Stupid calculation question-Plz help clarify - (Nov/25/2005 )
Hi I have 2 questions,
1) During Western Blotting sometimes we use 1:5000 dilution and sometimes we use 1:10,000 dilutions of the antibody (Ab), Is it bcos the Abs are having different affinities or is it bcos their stock concentrations are different ??
2) I have 2 nanoMolar solution of a particular protein and I have a 1 mg/ml stock solution but I have only 80 micro liters of the 1mg/ml solution (conc. is 2nanoMoles). How do I make a 80 microliters of 20 microMolar solution of that ??? Is that much stock solution sufficient??
Pls help !!!
may you clarify the question?
stock = 1mg/ml
Kd of protein = ?
with the mw of protein you can calculate the conc in moles per liter of your stock solution.
I recommend you to have a look at this topic :
Thanks a lot Fred33. I checked out the link and found some useful info in that but just be precise with my question the molecular weight is 50,000 Da and from that I calculated the concentration of 1 mg/ml solution of my protein to be 20 nMols. My PI had prepared a 1 ml. solution of the above concentration and used up much of the solution and now theres only about 80 microlitres of the solution present. I want 80 microliters of 20 micromolar solution. Is this possible ???
you have 80 ul of a 20 nanomolar solution and you want to turn it into 80 ul of a 20 micromolar solution?
I do not think this is possible
Ha!!! I thought so that it wouldnt be posible. But now suppose I have a compound that has a molecular weight of 50 KDa and I am dissolving 100 micrograms of this in 100 microlitres of solution. What will the molarity be now ??
hence 100µg in 100µl is the same as 1mg/ml...
thanks to homebrew, i can recommend you this link that may help too.
100µg per 100µl = 1µg per 1µl = 1mg per 1ml = 1g/l, ok?

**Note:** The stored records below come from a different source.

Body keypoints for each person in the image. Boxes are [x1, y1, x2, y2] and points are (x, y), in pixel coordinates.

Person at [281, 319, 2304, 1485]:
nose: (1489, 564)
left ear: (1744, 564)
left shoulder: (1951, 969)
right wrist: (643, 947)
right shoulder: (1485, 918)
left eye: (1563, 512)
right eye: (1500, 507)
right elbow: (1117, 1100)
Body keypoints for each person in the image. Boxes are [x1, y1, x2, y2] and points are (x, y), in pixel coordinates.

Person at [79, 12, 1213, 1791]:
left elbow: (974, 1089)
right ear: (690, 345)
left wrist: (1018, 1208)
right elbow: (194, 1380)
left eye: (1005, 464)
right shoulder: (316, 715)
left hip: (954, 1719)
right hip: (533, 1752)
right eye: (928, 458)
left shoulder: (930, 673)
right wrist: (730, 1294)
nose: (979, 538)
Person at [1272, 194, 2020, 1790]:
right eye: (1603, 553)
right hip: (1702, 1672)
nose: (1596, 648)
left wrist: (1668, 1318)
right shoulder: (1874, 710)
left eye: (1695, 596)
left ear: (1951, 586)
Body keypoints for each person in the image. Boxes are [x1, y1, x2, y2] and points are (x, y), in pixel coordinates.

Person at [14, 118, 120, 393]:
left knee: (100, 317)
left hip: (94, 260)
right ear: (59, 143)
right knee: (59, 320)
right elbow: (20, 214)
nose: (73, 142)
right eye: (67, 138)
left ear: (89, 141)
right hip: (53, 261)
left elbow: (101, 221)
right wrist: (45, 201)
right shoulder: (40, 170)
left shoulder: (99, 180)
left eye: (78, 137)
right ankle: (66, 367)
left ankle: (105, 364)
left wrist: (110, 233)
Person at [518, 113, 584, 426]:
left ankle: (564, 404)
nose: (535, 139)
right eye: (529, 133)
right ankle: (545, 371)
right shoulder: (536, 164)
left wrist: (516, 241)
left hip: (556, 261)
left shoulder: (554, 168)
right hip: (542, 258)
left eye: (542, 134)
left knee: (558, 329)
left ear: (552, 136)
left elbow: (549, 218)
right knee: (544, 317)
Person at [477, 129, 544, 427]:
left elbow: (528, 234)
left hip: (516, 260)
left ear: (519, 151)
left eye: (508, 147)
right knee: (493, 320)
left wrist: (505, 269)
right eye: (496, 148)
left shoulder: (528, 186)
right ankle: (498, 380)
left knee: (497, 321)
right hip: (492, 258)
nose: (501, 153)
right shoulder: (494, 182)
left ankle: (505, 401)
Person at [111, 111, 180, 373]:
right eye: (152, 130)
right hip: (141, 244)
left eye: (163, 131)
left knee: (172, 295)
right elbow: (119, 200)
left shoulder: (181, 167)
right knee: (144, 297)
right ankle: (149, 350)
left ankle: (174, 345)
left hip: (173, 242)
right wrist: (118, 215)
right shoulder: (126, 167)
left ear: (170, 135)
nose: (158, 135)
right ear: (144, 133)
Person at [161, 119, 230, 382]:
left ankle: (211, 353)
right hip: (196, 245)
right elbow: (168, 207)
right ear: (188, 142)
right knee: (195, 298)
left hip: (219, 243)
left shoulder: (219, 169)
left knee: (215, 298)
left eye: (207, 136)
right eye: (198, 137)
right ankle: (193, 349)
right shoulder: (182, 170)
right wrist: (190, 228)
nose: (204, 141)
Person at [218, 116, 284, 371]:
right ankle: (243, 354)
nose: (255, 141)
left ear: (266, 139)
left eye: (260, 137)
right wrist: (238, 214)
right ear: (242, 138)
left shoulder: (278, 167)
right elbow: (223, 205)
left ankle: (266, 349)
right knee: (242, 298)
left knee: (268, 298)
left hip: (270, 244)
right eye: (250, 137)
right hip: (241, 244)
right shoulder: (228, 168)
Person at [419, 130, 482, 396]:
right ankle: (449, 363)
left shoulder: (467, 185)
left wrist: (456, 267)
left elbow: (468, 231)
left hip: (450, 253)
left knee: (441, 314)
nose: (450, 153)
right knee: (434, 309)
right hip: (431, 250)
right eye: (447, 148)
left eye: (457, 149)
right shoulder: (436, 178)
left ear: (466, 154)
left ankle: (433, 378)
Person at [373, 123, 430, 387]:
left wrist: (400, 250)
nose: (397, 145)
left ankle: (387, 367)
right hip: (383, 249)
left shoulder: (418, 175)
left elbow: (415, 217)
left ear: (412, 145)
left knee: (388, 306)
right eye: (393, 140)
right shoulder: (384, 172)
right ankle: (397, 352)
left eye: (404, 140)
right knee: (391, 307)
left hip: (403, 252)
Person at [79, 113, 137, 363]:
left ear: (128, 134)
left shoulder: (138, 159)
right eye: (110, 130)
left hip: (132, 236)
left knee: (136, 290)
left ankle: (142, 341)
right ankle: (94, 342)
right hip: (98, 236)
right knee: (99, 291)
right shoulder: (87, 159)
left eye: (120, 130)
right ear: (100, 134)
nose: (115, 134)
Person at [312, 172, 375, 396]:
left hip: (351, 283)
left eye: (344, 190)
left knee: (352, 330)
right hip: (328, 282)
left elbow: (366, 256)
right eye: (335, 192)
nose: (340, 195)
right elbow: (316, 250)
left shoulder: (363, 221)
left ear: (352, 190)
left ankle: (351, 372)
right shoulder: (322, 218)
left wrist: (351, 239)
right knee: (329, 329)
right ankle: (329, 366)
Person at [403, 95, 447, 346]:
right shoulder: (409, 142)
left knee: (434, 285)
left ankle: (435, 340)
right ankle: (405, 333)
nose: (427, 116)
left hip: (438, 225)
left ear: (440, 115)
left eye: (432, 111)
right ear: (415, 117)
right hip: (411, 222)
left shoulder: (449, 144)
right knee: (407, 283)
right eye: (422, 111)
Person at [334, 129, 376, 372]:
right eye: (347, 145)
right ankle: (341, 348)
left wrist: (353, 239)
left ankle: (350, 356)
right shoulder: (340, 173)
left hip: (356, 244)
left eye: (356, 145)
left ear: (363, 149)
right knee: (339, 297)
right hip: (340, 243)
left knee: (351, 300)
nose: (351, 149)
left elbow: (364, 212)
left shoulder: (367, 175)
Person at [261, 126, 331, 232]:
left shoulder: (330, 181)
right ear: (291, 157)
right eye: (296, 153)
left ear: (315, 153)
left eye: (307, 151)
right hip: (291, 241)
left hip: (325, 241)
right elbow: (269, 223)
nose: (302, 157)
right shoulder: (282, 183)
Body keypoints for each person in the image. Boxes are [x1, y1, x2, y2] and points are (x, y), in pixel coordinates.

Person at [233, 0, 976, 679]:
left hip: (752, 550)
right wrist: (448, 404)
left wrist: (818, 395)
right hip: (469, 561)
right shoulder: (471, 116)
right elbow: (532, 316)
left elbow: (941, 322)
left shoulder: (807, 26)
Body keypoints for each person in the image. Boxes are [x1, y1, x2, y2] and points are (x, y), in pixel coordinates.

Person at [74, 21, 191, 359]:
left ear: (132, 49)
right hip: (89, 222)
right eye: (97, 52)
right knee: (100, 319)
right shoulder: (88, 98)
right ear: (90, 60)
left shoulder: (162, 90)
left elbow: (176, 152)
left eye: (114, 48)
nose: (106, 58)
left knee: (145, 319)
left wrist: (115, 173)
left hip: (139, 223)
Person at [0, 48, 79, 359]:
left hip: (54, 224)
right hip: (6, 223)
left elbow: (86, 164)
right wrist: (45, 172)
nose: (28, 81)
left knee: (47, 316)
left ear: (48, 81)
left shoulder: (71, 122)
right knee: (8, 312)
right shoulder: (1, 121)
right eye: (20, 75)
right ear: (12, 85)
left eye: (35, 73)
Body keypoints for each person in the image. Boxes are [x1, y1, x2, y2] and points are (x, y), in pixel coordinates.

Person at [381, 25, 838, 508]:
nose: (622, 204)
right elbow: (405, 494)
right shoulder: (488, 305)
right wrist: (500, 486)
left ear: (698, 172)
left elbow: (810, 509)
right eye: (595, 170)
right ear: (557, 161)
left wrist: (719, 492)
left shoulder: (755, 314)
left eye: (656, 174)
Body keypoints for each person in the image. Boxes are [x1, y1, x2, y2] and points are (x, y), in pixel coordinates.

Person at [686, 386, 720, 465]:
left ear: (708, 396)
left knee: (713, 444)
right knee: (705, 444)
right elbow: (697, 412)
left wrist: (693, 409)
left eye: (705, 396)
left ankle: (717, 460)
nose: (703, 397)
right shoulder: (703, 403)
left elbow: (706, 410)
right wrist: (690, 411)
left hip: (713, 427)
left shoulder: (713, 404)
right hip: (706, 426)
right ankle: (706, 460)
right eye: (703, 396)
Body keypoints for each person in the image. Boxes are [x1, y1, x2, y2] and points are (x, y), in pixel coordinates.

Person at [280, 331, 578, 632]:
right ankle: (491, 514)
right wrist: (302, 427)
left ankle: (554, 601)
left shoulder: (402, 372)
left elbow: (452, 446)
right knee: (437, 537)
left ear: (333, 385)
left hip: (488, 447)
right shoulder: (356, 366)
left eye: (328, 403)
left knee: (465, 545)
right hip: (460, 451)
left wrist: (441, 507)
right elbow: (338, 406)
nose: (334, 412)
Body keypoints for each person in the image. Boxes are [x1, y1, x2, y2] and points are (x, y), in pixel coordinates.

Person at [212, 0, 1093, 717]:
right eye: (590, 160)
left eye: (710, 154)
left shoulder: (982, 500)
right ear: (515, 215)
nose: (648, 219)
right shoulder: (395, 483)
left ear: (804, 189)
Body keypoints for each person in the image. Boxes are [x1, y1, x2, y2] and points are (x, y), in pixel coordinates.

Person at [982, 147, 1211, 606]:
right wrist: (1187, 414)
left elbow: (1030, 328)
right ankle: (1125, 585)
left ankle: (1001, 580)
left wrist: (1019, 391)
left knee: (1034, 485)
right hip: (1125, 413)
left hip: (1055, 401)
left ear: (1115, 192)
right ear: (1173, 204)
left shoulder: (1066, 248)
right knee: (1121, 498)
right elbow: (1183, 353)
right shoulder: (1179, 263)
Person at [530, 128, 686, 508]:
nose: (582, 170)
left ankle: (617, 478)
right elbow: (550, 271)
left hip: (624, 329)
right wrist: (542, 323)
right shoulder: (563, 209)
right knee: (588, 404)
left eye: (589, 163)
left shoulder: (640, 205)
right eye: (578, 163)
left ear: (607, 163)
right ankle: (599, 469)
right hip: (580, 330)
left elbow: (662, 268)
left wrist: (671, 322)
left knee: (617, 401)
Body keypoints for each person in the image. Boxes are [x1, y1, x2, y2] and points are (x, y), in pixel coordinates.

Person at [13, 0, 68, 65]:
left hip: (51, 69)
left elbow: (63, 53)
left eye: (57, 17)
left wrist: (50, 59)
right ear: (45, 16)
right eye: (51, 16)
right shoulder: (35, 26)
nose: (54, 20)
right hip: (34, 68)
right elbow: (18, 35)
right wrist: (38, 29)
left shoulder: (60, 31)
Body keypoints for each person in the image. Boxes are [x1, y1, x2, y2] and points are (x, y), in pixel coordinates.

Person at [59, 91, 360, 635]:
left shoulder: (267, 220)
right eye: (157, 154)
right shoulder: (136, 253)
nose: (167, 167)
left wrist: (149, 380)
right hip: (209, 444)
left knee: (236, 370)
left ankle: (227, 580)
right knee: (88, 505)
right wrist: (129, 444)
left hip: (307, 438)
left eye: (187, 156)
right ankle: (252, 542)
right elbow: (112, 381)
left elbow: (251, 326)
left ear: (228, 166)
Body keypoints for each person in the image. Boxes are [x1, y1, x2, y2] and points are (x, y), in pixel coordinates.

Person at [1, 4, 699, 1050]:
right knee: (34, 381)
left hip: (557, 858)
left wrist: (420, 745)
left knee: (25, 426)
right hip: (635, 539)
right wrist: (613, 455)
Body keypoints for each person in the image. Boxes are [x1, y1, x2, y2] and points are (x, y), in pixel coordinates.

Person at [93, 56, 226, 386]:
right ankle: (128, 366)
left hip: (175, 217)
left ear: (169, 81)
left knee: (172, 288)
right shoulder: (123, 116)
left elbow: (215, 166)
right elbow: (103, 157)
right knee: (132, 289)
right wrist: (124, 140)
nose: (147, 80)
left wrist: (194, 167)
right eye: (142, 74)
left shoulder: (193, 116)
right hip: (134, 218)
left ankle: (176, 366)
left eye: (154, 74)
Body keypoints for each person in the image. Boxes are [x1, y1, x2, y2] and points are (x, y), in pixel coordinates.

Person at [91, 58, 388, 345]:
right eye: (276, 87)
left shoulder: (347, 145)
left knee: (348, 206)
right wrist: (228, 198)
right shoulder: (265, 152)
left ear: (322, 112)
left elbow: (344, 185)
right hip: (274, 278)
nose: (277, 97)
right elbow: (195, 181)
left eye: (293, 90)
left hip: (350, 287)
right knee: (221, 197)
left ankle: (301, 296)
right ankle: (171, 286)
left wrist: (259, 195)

50kDa = 50000 Da = 50000 U, meaning your protein has a molar mass of 50000g, so you'd have to dissolve 50000g (50kg) in one liter to get a 1M solution. but, as calculated above, you only dissolve the equivalent of 1g in 1 liter, so that just 1/50000th of a mol = 0.00002 mol/l = 0.02 mmol/l = 20 µmol/l = 20µM.
so, in the end, you get 100µl of a 20µM solution (20µM = 20µmol/l = 20nmol/ml = 20pmol/µl) (as you may have had all along ) .
to turn the 20µM solution into a 20nM solution, you'd have to dillute it 1:1000.
Thanks guys, Thanks a lot. I thought that I had a much concentrated solution in my hands and had done a mistake while calculating. Thanks Fred for the link and thanks Jadefalcon for the explanation.